Di menit-menit akhir fase pertama, Belgia menaikkan kelebihan melalui Lukaku yg manfaatkan umpan Thomas Meunier. Dengan dingin memanfaatkan tendangan kaki kanannya, Lukaku menyarangkan bola ke gawang Tunisia.

Belgia kembali mengambil gol kala laga baru diawali di fase ke-2.

Gol diawali dari umpan lambung Toby Alderwireld pada Hazard di koktak penalti. Menahan bola dengan dada, Hazard selanjutnya melalui penjaga gawang Farouk Ben Mustapha serta menceploskan bola ke gawang yg kosong.

Belgia hampir menaikkan kelebihan di menit ke-79. Bermula dari tendangan Yanick Carasco, bola yg dihalau penjaga gawang selanjutnya jatuh ke kaki Michy Batshuayi.

Tapi dimuka gawang yg kosong tendangan kerasnya melenceng serta cuma menggetarkan mistar gawang.

Satu menit selanjutnya, lagi-lagi Batshuayi tidak sukses manfaatkan kesempatan emas. Ia terima umpan silang dari Kevin De Bruyne serta tak mendapatkan penjagaan dari bek Tunisia, tetapi sepakannya menjadi pas pada penjaga gawang.

Batshuayi selanjutnya mencatatkan nama di papan score di menit ke-90. Terima umpan lambung Youri Tielemans dari sayap kanan, ia letakkan bola ke sudut kanan gawang dengan kaki kirinya.

Tunisa pernah mengurangi ketinggal, cuma lebih dari satu detik sebelum saat laga selesai, melalui sang kapten Wahbi Khazri yg bermain cemerlang selama pertandingan.

Cuplikan Gol Germany 2 - 1 Sweden (World Cup) 23 Juni 2018

Cuplikan Gol Germany 2 – 1 Sweden (World Cup) 23 Juni 2018

Goalbbm – Cuplikan Gol Germany 2 – 1 Sweden (World Cup) 23 Juni 2018, Toni Kroos menyelamatkan harapan Piala Dunia Jerman dalam mode dramatis pada hari Sabtu, melengkung dalam tendangan bebas yang menakjubkan jauh di injury time untuk menutup kemenangan 2-1 melawan Swedia.

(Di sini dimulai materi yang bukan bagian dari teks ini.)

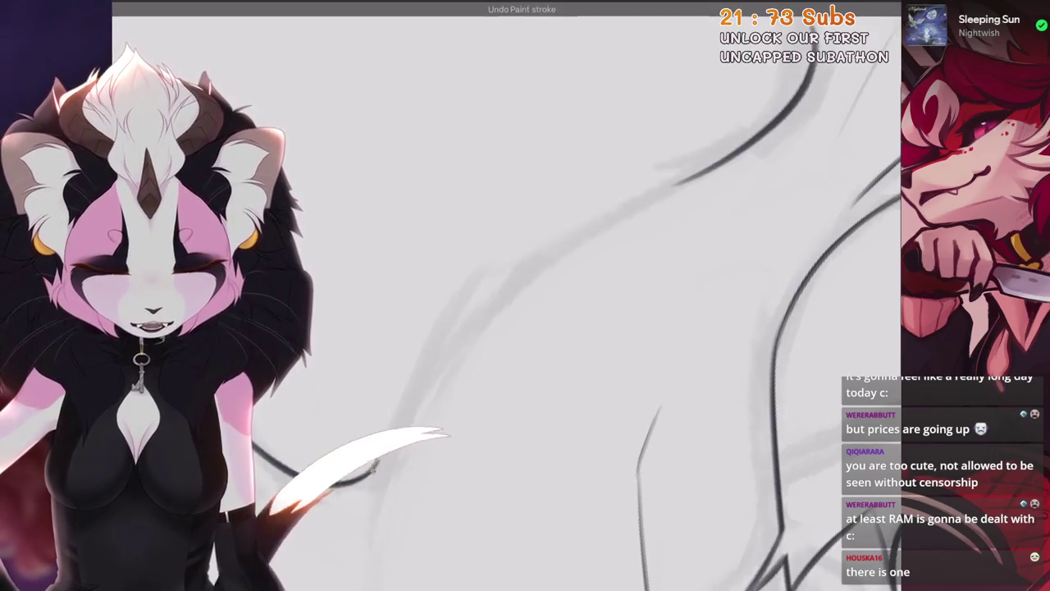
{"action": "left_click_drag", "start_coordinate": [591, 220], "coordinate": [377, 468]}
{"action": "left_click_drag", "start_coordinate": [711, 173], "coordinate": [558, 246]}
{"action": "key", "text": "ctrl+z"}
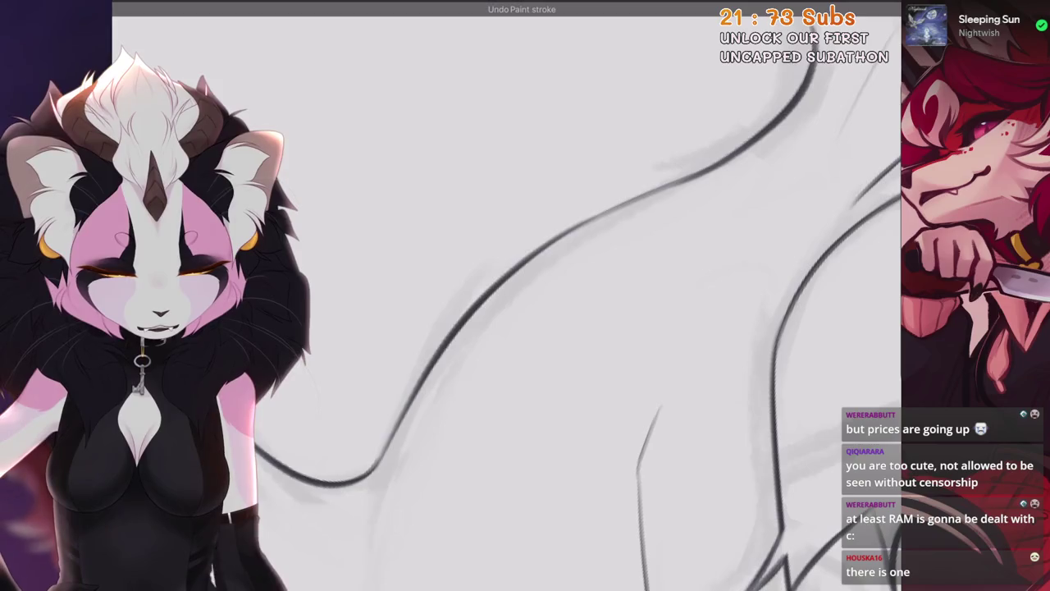
{"action": "left_click_drag", "start_coordinate": [509, 296], "coordinate": [575, 263]}
{"action": "left_click_drag", "start_coordinate": [526, 295], "coordinate": [575, 328]}
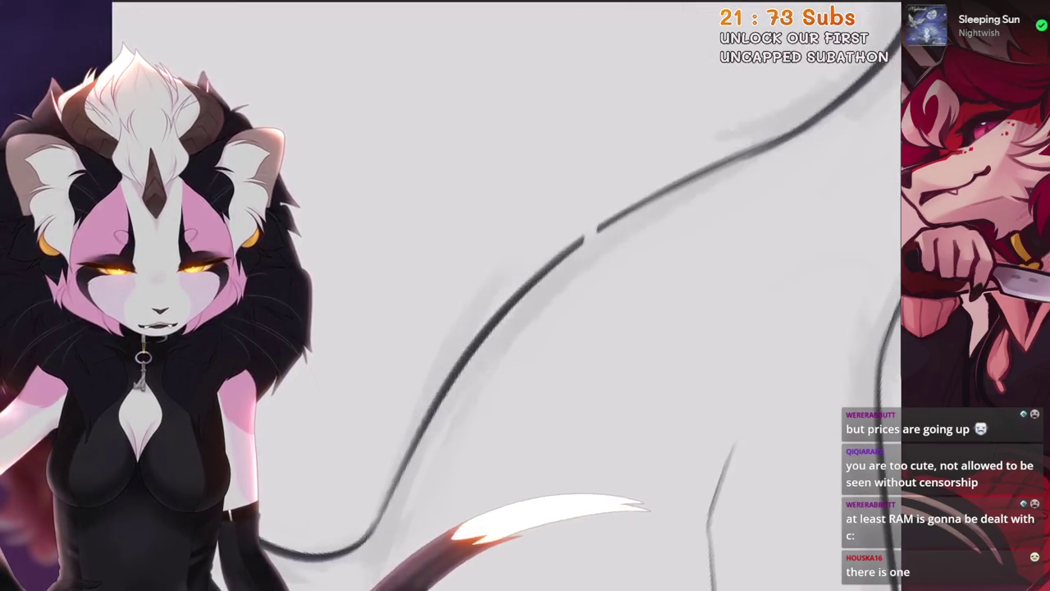
{"action": "scroll", "coordinate": [525, 295], "scroll_direction": "down", "scroll_amount": 2}
{"action": "scroll", "coordinate": [525, 296], "scroll_direction": "up", "scroll_amount": 2}
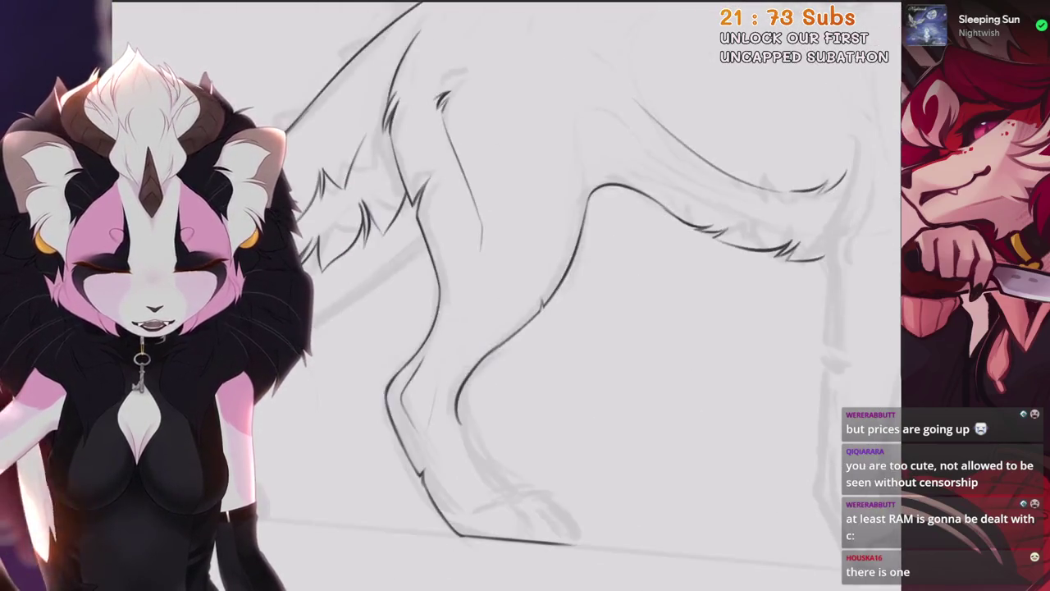
Undo misplaced strokes and rotate the canvas counter-clockwise onto the lower leg sketch
{"action": "left_click_drag", "start_coordinate": [525, 328], "coordinate": [474, 303]}
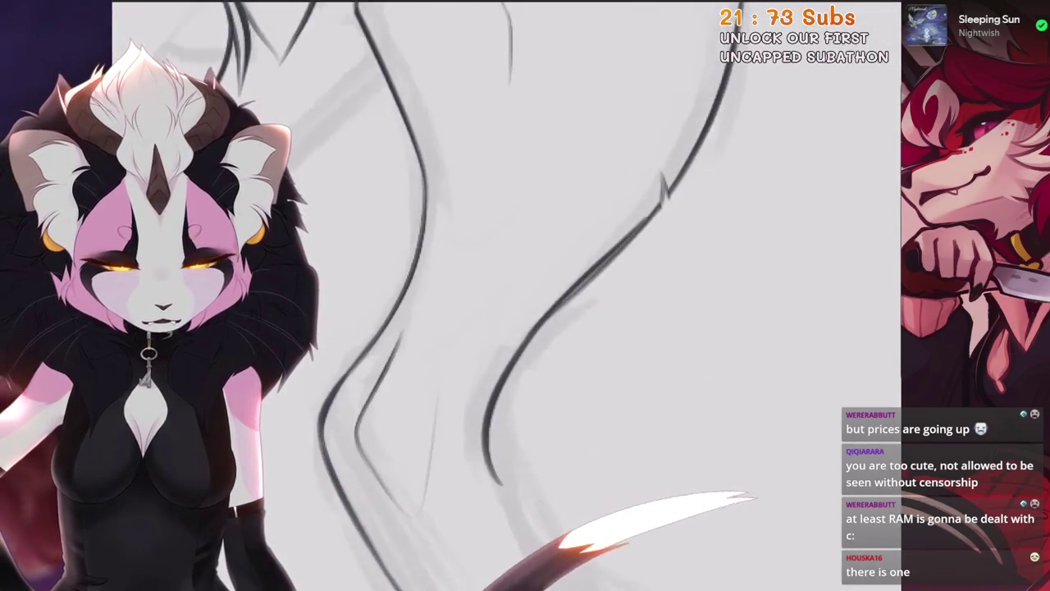
{"action": "key", "text": "ctrl+z"}
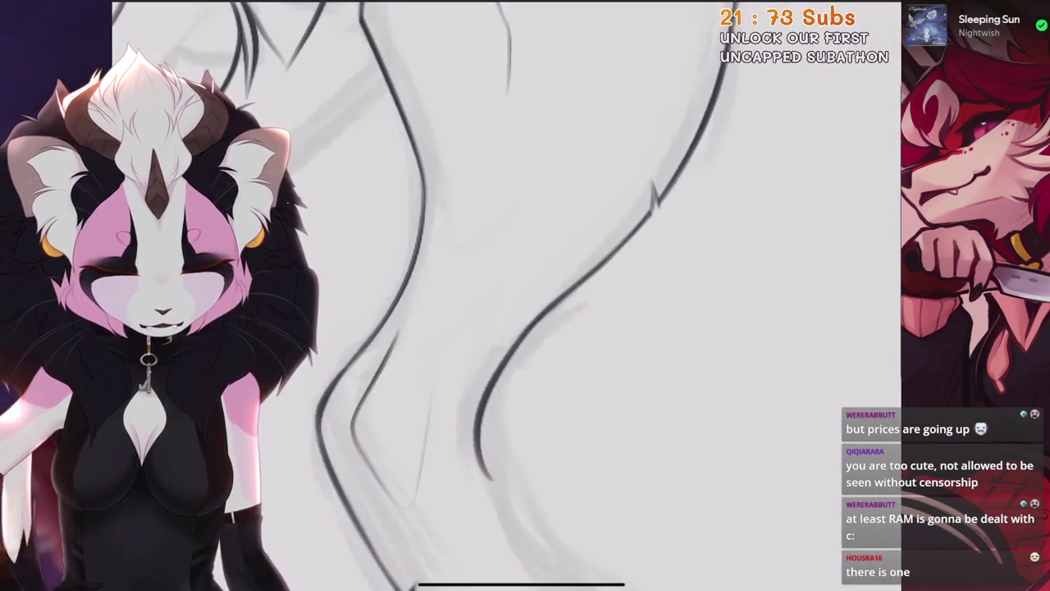
{"action": "scroll", "coordinate": [526, 296], "scroll_direction": "down", "scroll_amount": 2}
{"action": "left_click_drag", "start_coordinate": [526, 296], "coordinate": [574, 246]}
{"action": "scroll", "coordinate": [525, 295], "scroll_direction": "up", "scroll_amount": 3}
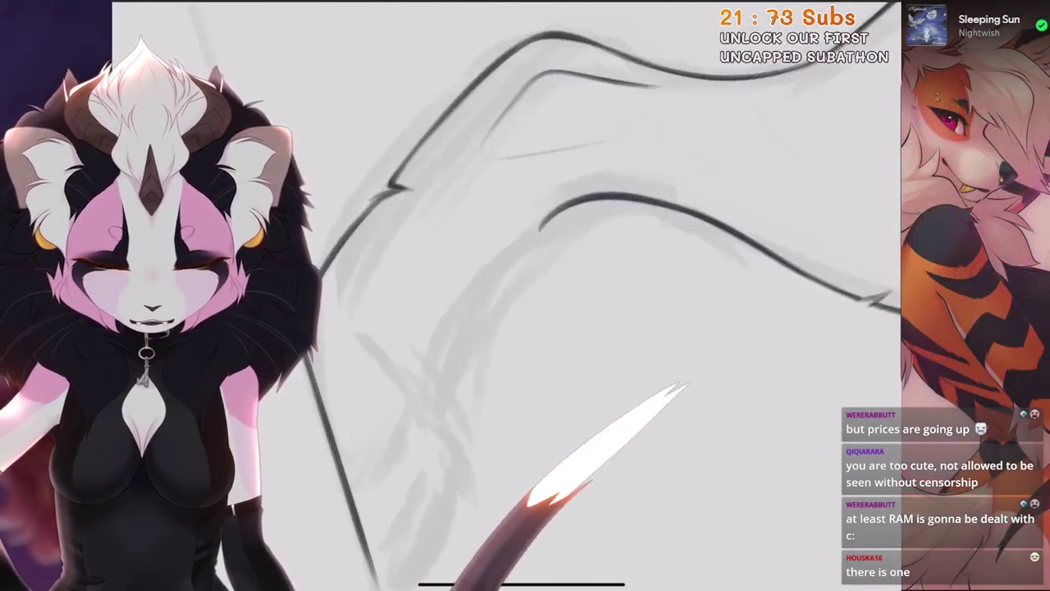
{"action": "key", "text": "ctrl+z"}
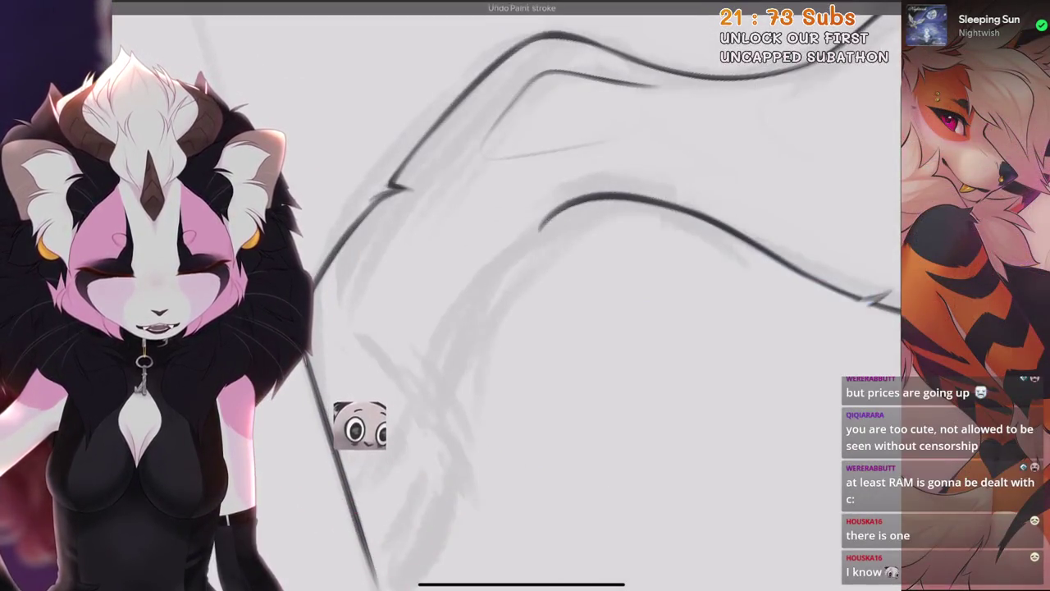
{"action": "key", "text": "ctrl+z"}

Sang juara bertahan berada dalam kesulitan besar ketika Ola Toivonen membuat tim Swedia unggul di babak pertama dan meskipun Marco Reus menyamakan kedudukan sesaat setelah jeda, pasukan Joachim Loew tidak dapat menemukan gol yang mereka dambakan seiring waktu berlalu.

Tugas Jerman dibuat lebih sulit ketika bek kunci Jerome Boateng diusir pada menit ke-82 untuk kartu kuning kedua.

Tapi Kroos melangkah di menit ke-95 untuk meringkuk tendangan bebas dari tepi kiri area penalti ke pojok atas, mengalahkan penyelaman Robin Olsen yang putus asa, yang luar biasa di gawang Swedia.

Hasil di Sochi berarti Jerman bergabung dengan Swedia pada tiga poin di Grup F, dengan Meksiko memimpin pada enam poin setelah kemenangan mereka sebelumnya melawan Korea Selatan, yang tidak memiliki poin setelah dua pertandingan.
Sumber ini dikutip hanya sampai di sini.